Per almeno una specifica categoria di investitori professionali è possibile ricostruire la logica finanziaria soggiacente all’utilizzo delle monete digitali seguendo il classico principio investigativo follow the money. I venture capital dedicati allo sviluppo di applicazioni Internet del cosiddetto Web3 operano investimenti dell’ordine dei miliardi di dollari mediante token. In questo specifico ambito, l’emissione di moneta digitale o Initial Coin Offering (ICO), funziona come uno strumento alternativo di raccolta del capitale e non è difficile comprendere perché essa risulti preferibile ad altre più tradizionali.

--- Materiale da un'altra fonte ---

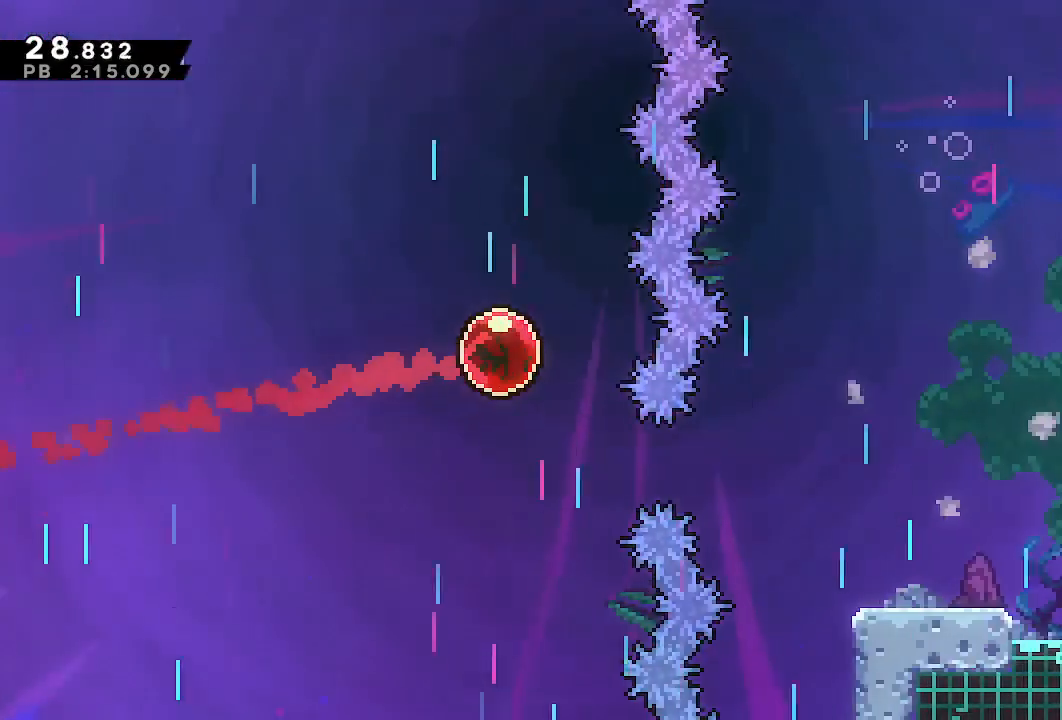
{"buttons": ["DPAD_RIGHT"], "left_stick": "center", "right_stick": "center", "events": [[17, "DPAD_DOWN", "down"], [17, "DPAD_RIGHT", "down"], [33, "SQUARE", "down"], [133, "SQUARE", "up"], [183, "DPAD_DOWN", "up"]]}
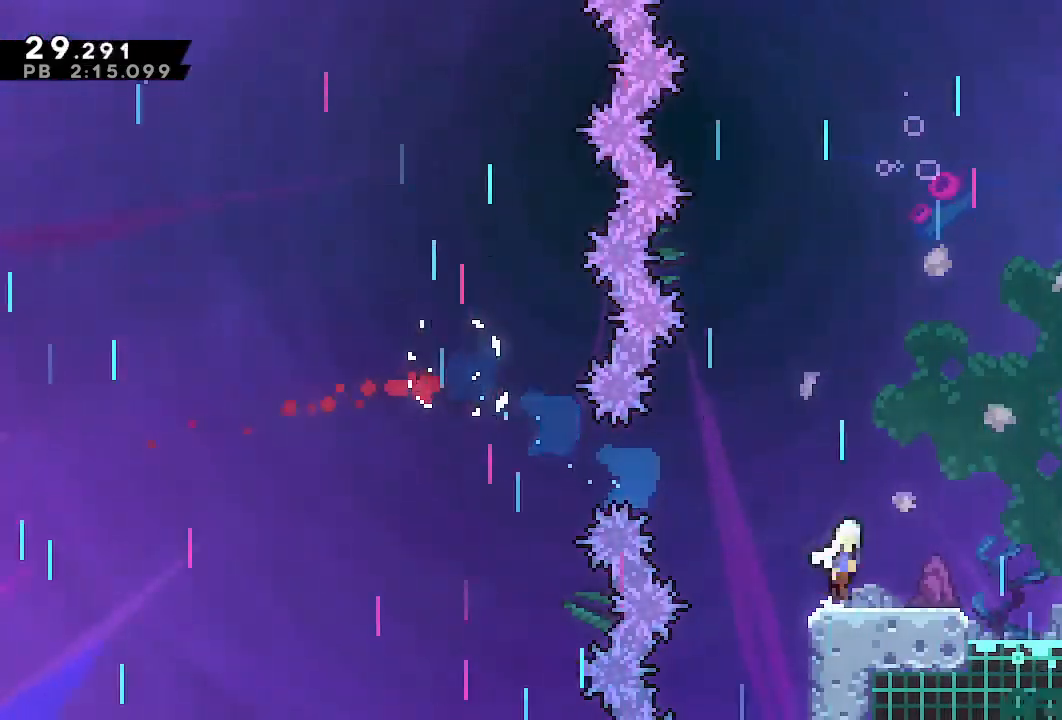
{"buttons": ["CROSS", "R1", "DPAD_RIGHT"], "left_stick": "center", "right_stick": "center", "events": [[33, "CROSS", "down"], [233, "CROSS", "up"], [233, "DPAD_UP", "down"], [300, "SQUARE", "down"], [383, "R1", "down"], [383, "SQUARE", "up"], [450, "DPAD_UP", "up"], [483, "CROSS", "down"]]}
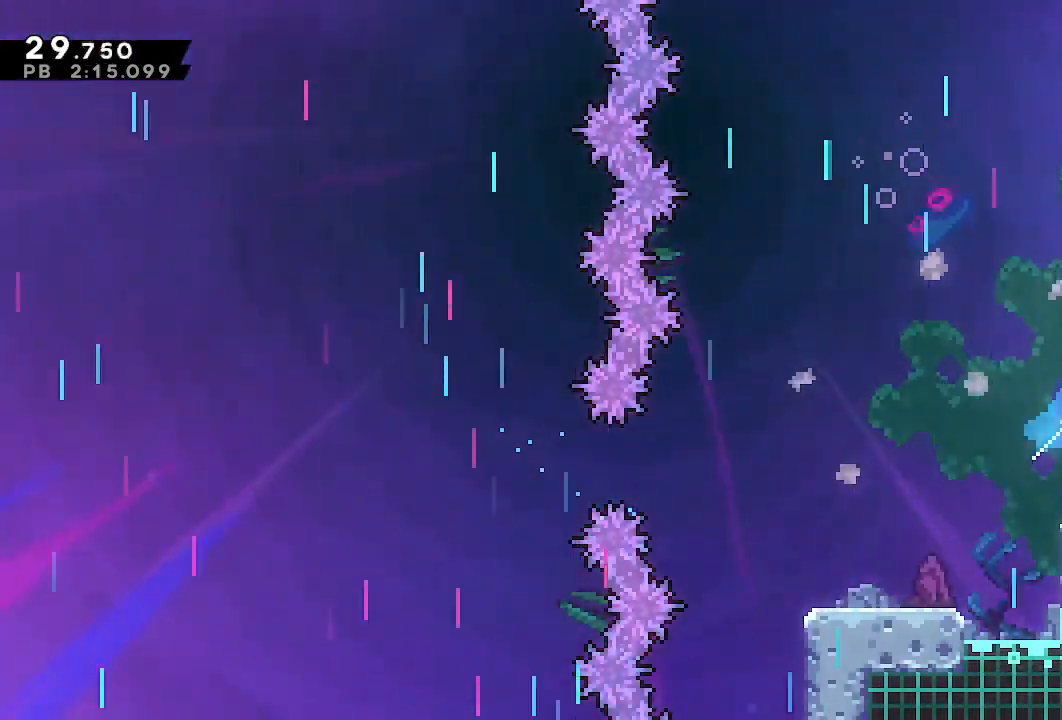
{"buttons": ["DPAD_RIGHT"], "left_stick": "center", "right_stick": "center", "events": [[133, "CROSS", "up"], [133, "R1", "up"], [367, "TRIANGLE", "down"], [433, "TRIANGLE", "up"]]}
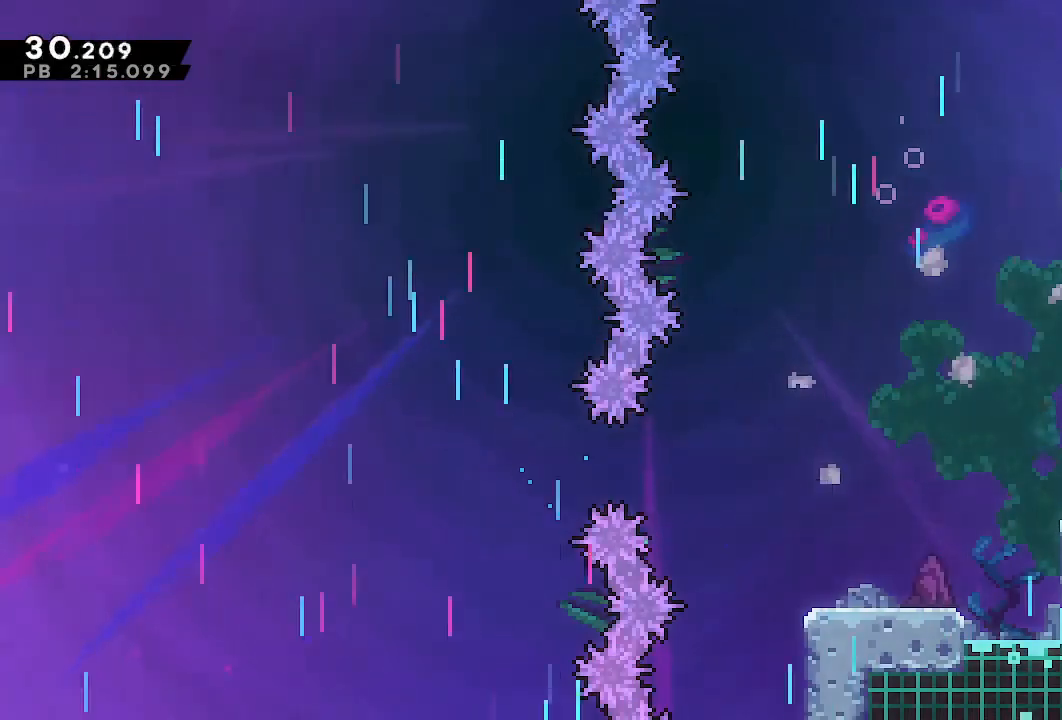
{"buttons": ["DPAD_RIGHT"], "left_stick": "center", "right_stick": "center", "events": []}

La scelta di finanziare lo sviluppo di una applicazione software mediante token ha molte analogie con la scelta di sviluppare in modalità open-source. Anche la scelta di condividere il codice dell’applicazione rinunciando ai diritti di proprietà riduce il valore tangibile del software sviluppato. Ma è ben noto che tale modalità incentiva dinamiche collaborative tra programmatori che migliorano il prodotto e ne promuovono l’utilizzo. Allo stesso modo, l’emissione di un token può essere utilizzata per finanziare i costi di sviluppo e per remunerare un “ecosistema” di sviluppatori e di utilizzatori. Al crescere della domanda di servizi acquistabili mediante il token ci si attende aumenti anche il valore della moneta digitale. Un suo apprezzamento remunera tutti gli stakeholder, dunque ne allinea gli incentivi e ne promuove la cooperazione. Infine, associando diritti di voto ai token emessi su una blockchain, si possono implementare forme di governance partecipativa e decentralizzata. In via ipotetica, l’analogia tra gli ecosistemi digitali del Web3 e le aggregazioni di piccole e medie imprese lascia presagire la possibilità di finanziare anche le reti di imprese mediante l’emissione di token. Tale modalità si integra naturalmente con le strategie produttive di Industria 4.0, preserva l’indipendenza delle imprese individuali e dunque rimuove il principale ostacolo che rende inutilizzabili gli strumenti finanziari di raccolta tradizionali. L’investimento mediante token è remunerato in relazione alla qualità e all’esclusività dei servizi sviluppati e offerti dalla rete, riduce l’esposizione al rischio di insolvenza delle imprese individuali ma offre protezione ridotta in caso di distress sistemico della rete, dal momento che non garantisce alcun diritto reale sui profitti o sulla proprietà.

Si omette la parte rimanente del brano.